He spoke with ZENIT about his extensive work with pornography users and their families, the success stories and how virtue plays a role in recovery.
Kleponis, assistant director of Comprehensive Counseling Services, will host an online webinar Saturday, in which all people worldwide are invited to participate from their own homes to learn more about addressing the growing pornography problem in society and in their personal lives.
In this interview with ZENIT, Kleponis offers tips on spotting pornography problems, and explains how clergy, couples, parents and families can work together to combat this issue.
Part 1 of this interview appeared Thursday.
ZENIT: If a person came to you and asked, “Am I addicted to pornography?” how would define this for him?
Kleponis: A person who uses it on a regular basis is not necessarily addicted.
What I ask is: Do you find yourself drawn to it? Do you find yourself thinking a lot about it? Do you find yourself looking forward to coming home from work at night and getting online and looking at the pornography?
Do you rely upon it to deal with the stress of loneliness, male insecurity or job pressures? Is it very difficult for you to go several days without looking at pornography? If you’re answering yes to these questions you very well may be addicted to pornography.
Zenit: What problems do you see in single men and how to you counsel them?
Kleponis: We tell single young men that by engaging in pornography they’re giving into profound selfishness, which is undermining their ability to relate in a healthy way to young women.
We tell them case studies of the growing problem of younger men, college students, who are incapable of relating to females.
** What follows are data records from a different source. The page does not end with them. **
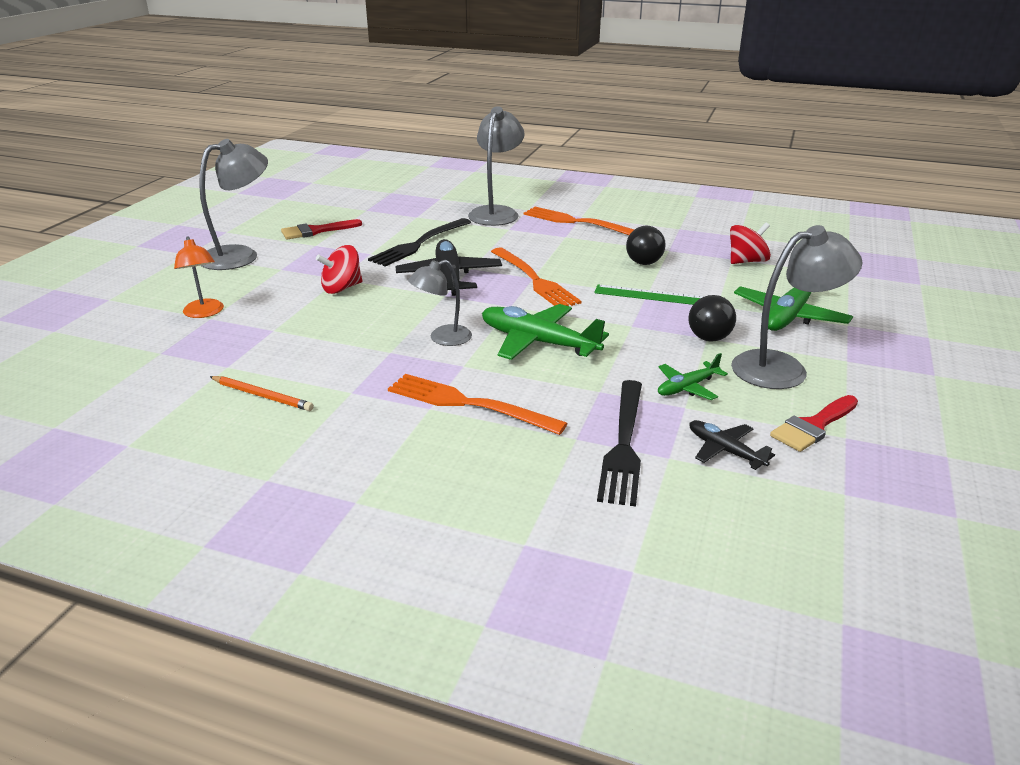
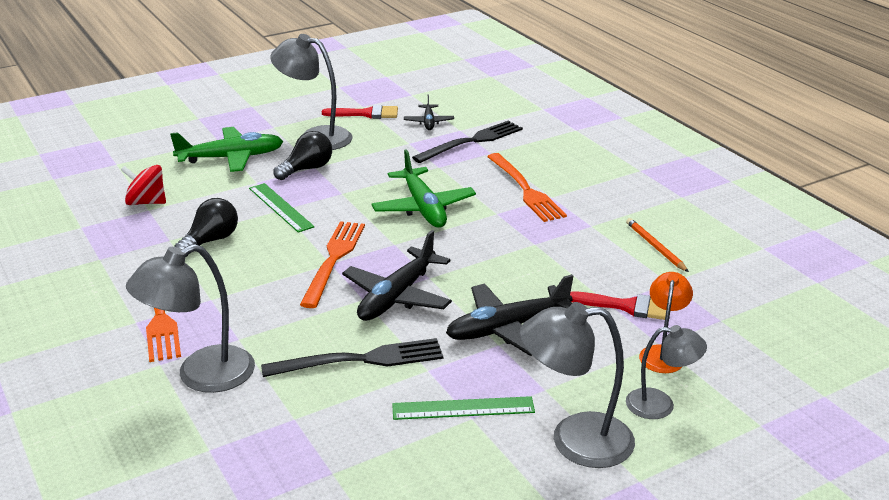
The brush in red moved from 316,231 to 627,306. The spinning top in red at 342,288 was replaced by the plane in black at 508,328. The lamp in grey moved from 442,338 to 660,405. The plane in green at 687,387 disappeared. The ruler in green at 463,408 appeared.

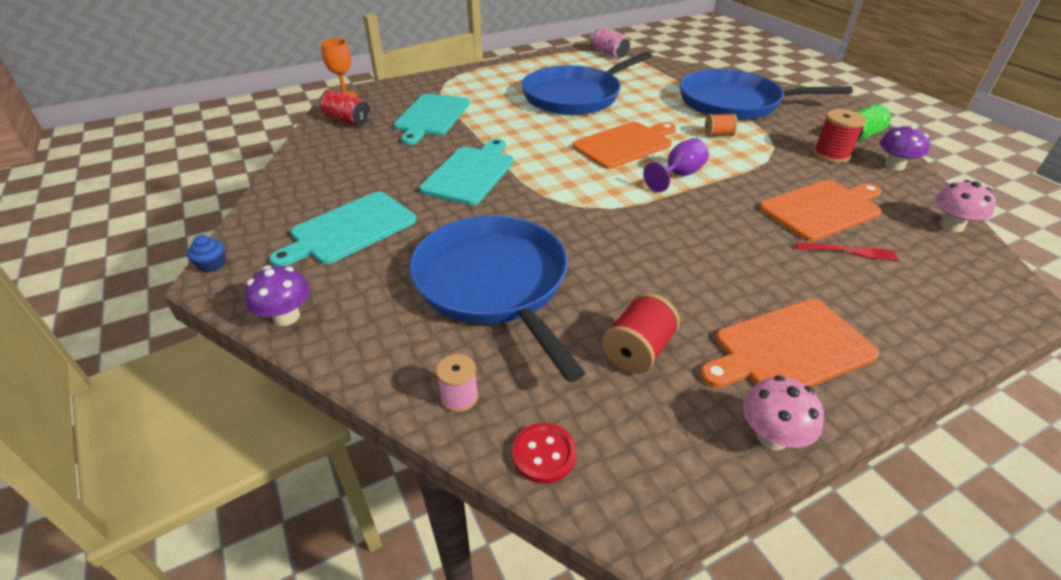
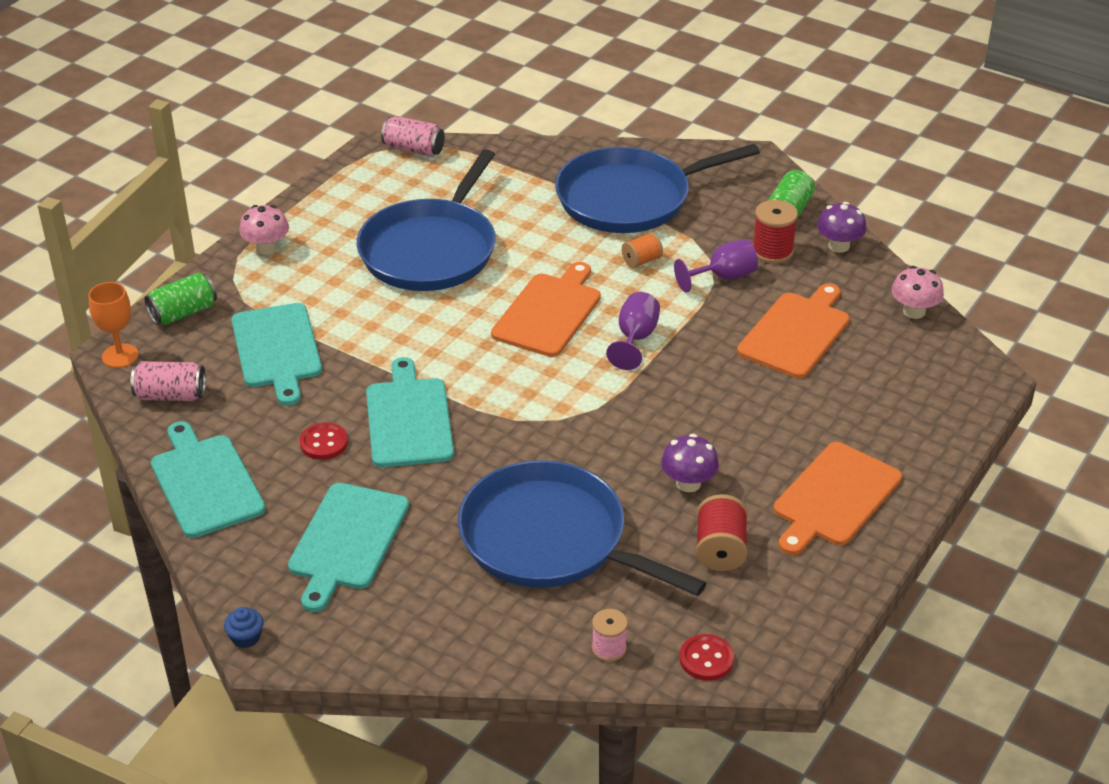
The can in red at 347,120 became the can in pink at 171,395. The fork in red at 849,252 disappeared. The mushroom in purple moved from 286,316 to 688,483. The mushroom in pink moved from 771,436 to 266,248. The goblet in purple at 723,277 appeared. The can in green at 183,313 appeared. The cutting board in turquoise at 205,483 appeared. The button in red at 324,443 appeared.

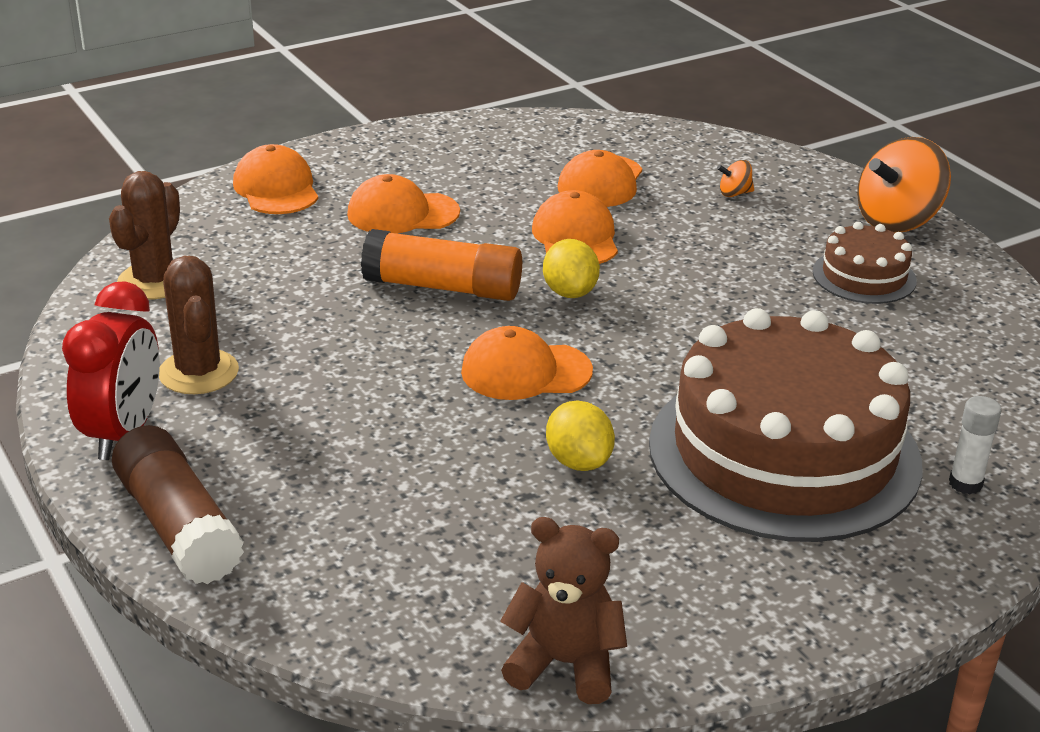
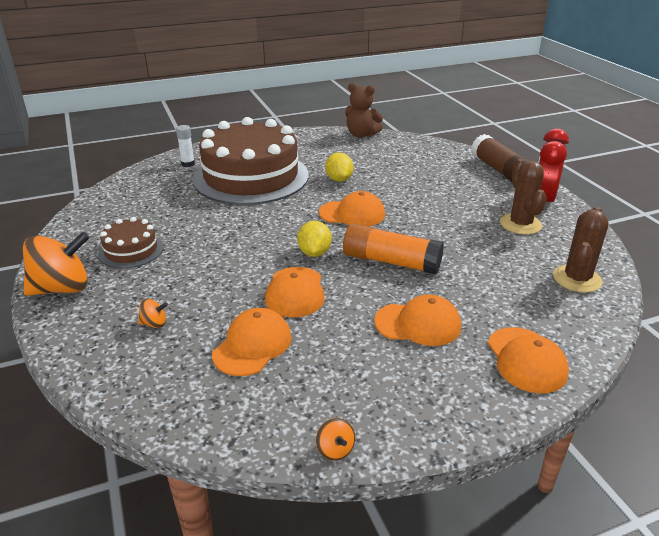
The spinning top in orange at 335,450 appeared.

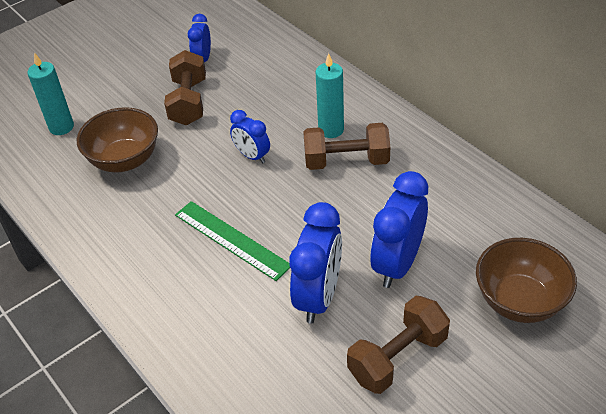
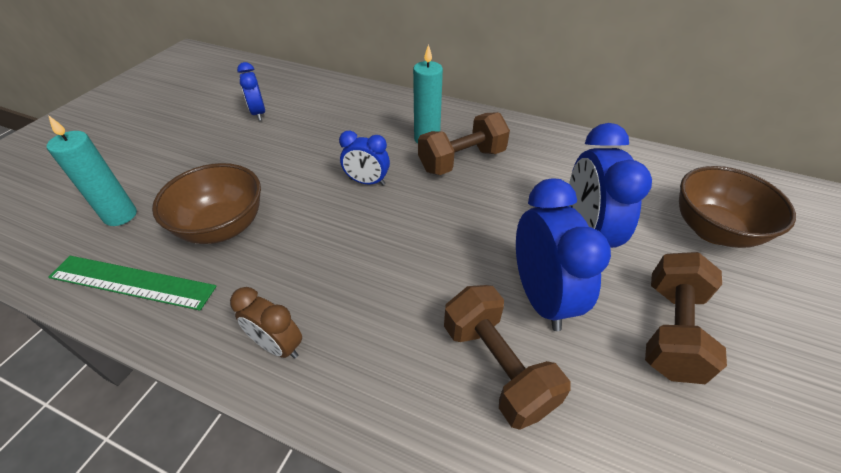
The dumbbell in brown moved from 188,102 to 496,366. The ruler in green moved from 232,239 to 132,282. The clock in brown at 278,345 appeared.

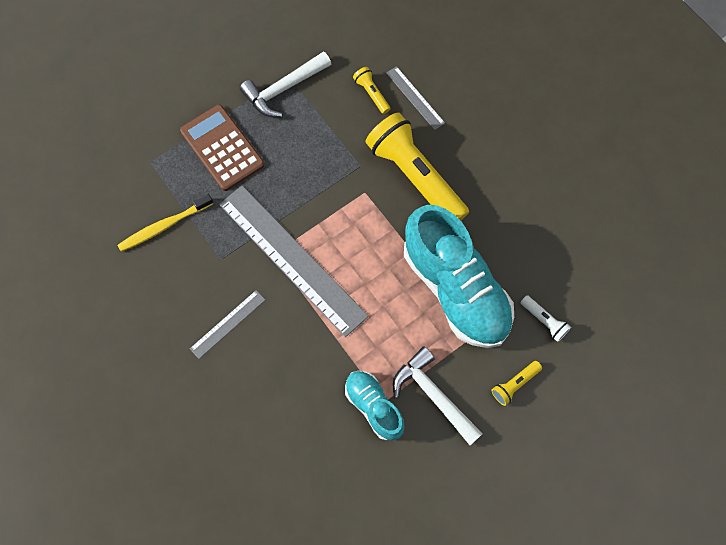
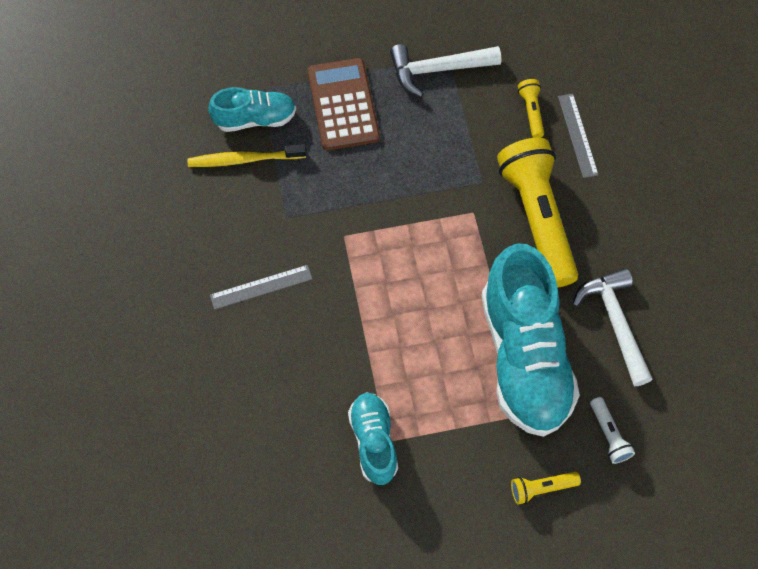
The ruler in grey at 292,259 disappeared. The hammer in white moved from 433,395 to 615,322. The shoe in turquoise at 255,119 appeared.

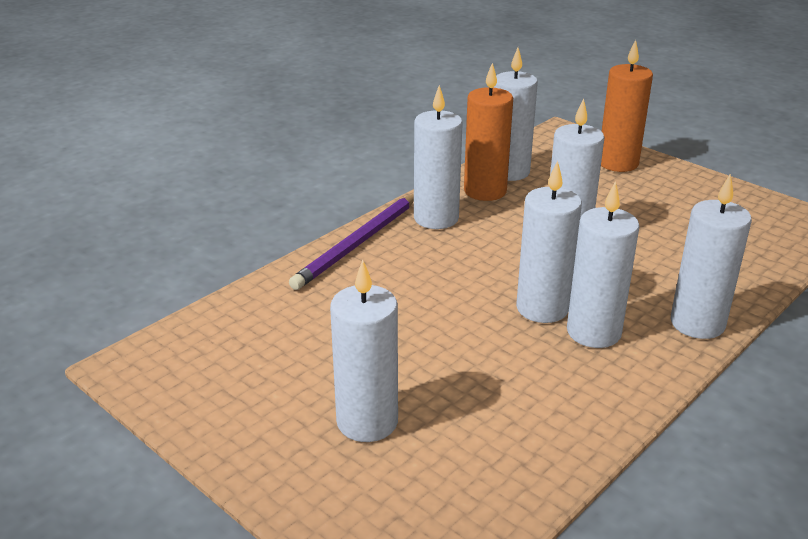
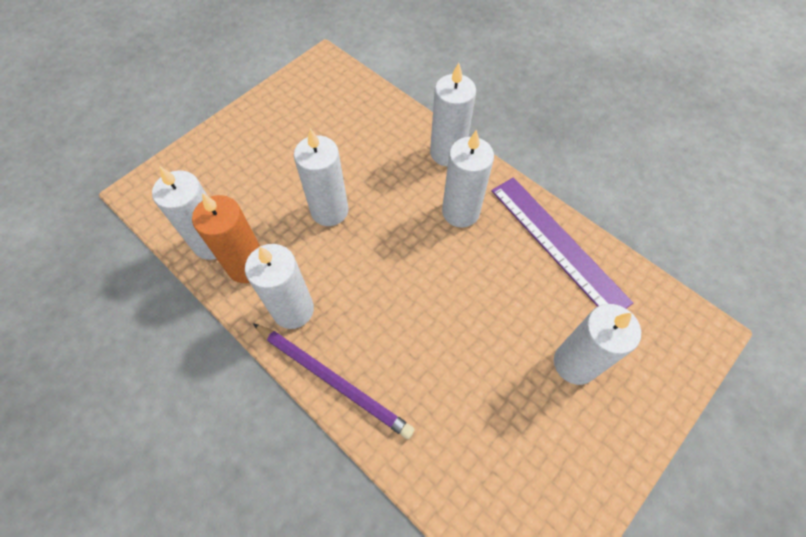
The candle in orange at 618,163 disappeared. The candle in white at 542,308 disappeared. The ruler in purple at 558,244 appeared.

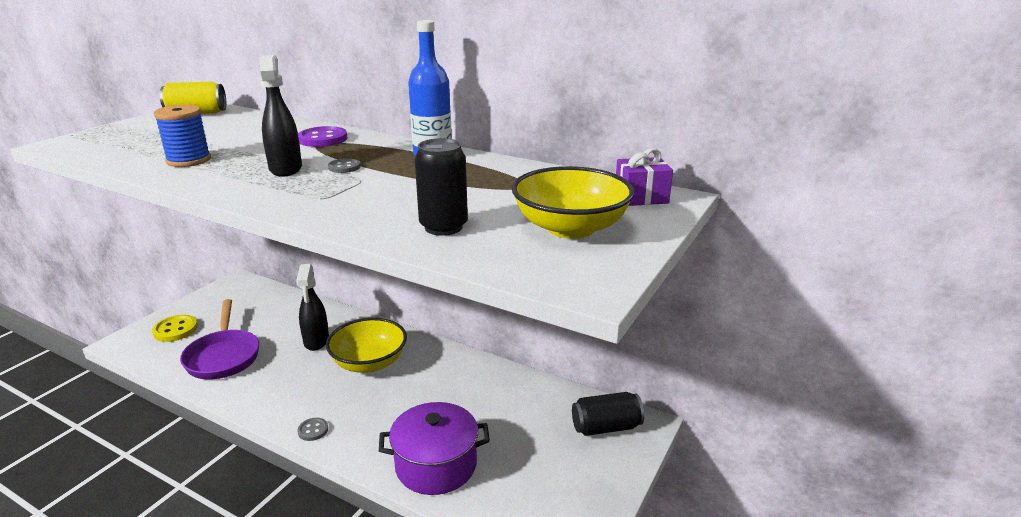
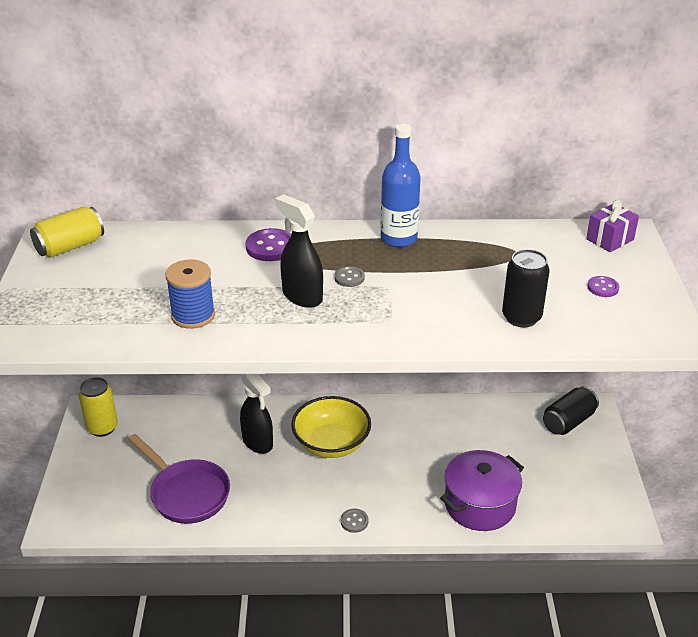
The bowl in yellow at 570,228 was replaced by the button in purple at 603,288. The button in yellow at 175,330 disappeared. The can in yellow at 102,428 appeared.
They lack confidence and subsequently have to struggle with anxiety.
Also, pornography use contributes to overreacting in anger as men lose a sense of refinement and true manly confidence in how to relate to a woman. The women they see in pornography don’t have feelings, needs and opinions. When the men leave their fantasy world and meet a real woman who does have emotions and opinions, they often don’t know how to deal with her, and withdraw due to insecurity or overreact in anger.
Parents need to respond to this crisis in masculinity by teaching their children the truth about sexual morality and the dangers of pornography and compulsive masturbation in their lives.
ZENIT: Let’s talk about the healing process. What are some ways a person can begin to address this problem?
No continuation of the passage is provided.